* _Set of tasks_:
1. Reproduce a stretch of the book review about The Auditions with every "series" replaced by "sequence". Begin at the words "Stacy Gregg: Pony" and stop after "weird and wonderful.".
2. Answer these questions using the book review about The Auditions:
(a) In which state is the Blainford All-Stars Academy located?
(b) Which publisher released Pony Club Rivals?
(c) Which series did Mystic and the Midnight Ride begin?
3. Write the next part of the book review about The Auditions, picking up after its final sentence.

* _Document passage_:

Review: Stacy Gregg - The Auditions

Stacy Gregg: Pony Club Rivals
HarperCollins, 2010



I haven't read a Stacy Gregg since I reviewed Mystic and the Midnight Ride in eek, 2008. Have I really been doing this that long? Mystic was the first in the Pony Club Secrets series. I liked the book, but didn't like the fantasy. The Auditions, which is the first in a new series, Pony Club Rivals, is blessedly completely free of the weird and wonderful.

It's set at the Blainford All-Stars Academy, in Kentucky. This is a senior school for talented equestrians from all over the world. Entry is by competition. Stacy Gregg covers all geographical bases by having her heroine, Georgie, hail from England, setting the school in America, and having characters from Europe and New Zealand as well. Georgie's mother, Virginia Lang (yes that gave me pause for thought too) died when she had a fatal accident eventing. Georgie is determined to be an eventer like her mother, and go to Blainford, as her mother did. Needless to say, or there would be no series, she makes it.

* _Data listing_:
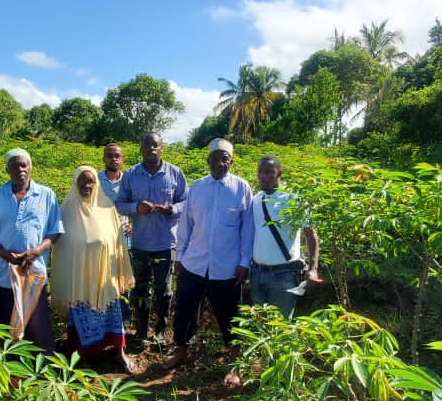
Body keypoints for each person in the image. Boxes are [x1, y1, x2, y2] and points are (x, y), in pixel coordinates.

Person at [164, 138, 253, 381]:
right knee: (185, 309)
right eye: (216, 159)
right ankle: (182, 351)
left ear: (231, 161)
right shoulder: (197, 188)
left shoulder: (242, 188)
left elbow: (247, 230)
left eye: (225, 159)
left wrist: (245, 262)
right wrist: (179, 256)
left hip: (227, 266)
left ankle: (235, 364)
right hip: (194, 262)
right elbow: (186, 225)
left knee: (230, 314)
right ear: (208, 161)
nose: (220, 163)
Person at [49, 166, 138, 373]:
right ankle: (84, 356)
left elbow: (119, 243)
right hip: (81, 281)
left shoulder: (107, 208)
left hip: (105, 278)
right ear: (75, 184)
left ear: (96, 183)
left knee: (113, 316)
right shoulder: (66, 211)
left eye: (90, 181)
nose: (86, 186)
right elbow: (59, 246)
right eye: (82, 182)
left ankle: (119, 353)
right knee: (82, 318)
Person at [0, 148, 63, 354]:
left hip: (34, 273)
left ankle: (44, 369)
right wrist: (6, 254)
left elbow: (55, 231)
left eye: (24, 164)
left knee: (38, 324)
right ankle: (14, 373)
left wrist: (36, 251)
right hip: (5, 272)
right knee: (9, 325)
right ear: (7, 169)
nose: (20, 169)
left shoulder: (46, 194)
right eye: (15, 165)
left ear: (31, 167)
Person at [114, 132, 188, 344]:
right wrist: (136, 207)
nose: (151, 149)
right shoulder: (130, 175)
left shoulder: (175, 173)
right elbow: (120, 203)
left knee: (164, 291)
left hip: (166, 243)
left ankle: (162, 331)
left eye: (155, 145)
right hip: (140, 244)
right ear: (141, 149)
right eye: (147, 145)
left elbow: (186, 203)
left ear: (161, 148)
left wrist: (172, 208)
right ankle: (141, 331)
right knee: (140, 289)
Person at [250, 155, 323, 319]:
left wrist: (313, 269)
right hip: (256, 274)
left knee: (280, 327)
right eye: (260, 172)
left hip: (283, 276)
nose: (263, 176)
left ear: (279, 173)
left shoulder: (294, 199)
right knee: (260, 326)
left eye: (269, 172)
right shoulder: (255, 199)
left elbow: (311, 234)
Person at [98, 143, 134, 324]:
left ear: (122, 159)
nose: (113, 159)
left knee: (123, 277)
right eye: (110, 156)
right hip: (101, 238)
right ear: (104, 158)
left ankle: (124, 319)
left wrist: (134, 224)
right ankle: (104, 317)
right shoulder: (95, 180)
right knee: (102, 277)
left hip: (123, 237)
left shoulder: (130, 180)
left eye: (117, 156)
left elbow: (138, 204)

* _Answers given_:
1.
Stacy Gregg: Pony Club Rivals
HarperCollins, 2010



I haven't read a Stacy Gregg since I reviewed Mystic and the Midnight Ride in eek, 2008. Have I really been doing this that long? Mystic was the first in the Pony Club Secrets sequence. I liked the book, but didn't like the fantasy. The Auditions, which is the first in a new sequence, Pony Club Rivals, is blessedly completely free of the weird and wonderful.

2.
(a) Kentucky
(b) HarperCollins
(c) The Pony Club Secrets series

3.
As the school is fee paying (Georgie's mother had fortunately set up a trust fund before she died in order to pay the fees), the school has its share of label-holics. There, however, any similarity to that other horsy school series, Chestnut Hill, ends. Move over, Chestnut Hill, for this is an infinitely better piece of work. Labels are not the be all and end all of the book: here the focus is on riding. Blainford is hyper-competitive, and students are regularly chucked off the course. Georgie's first test will come just a few weeks into term: not only does she have to contend with the rest of the pupils, but she has an entirely new horse to contend with. She has to ride a school horse as her father could not afford to send her own pony, and so Georgie has to ride Belladonna, the daughter of the mare on whom Georgie's mother was riding when she was killed.

There have to be villains in a pony book (though having said that, Janet Rising manages to do very well indeed thank you in her latest, Prize Problems, with only the smallest of appearances from Pia's nemesis Cat, and even then she's Doing Good), and of course the ones here are the obvious targets, the rich label-obsessed girls. However, it is a sad fact that such groups do exist in most schools, and Stacy Gregg paints her characters with a reasonably broad brush: Georgie's romantic interest, James, is transported to and from school in his parents' private jet, and he's a perfectly decent individual.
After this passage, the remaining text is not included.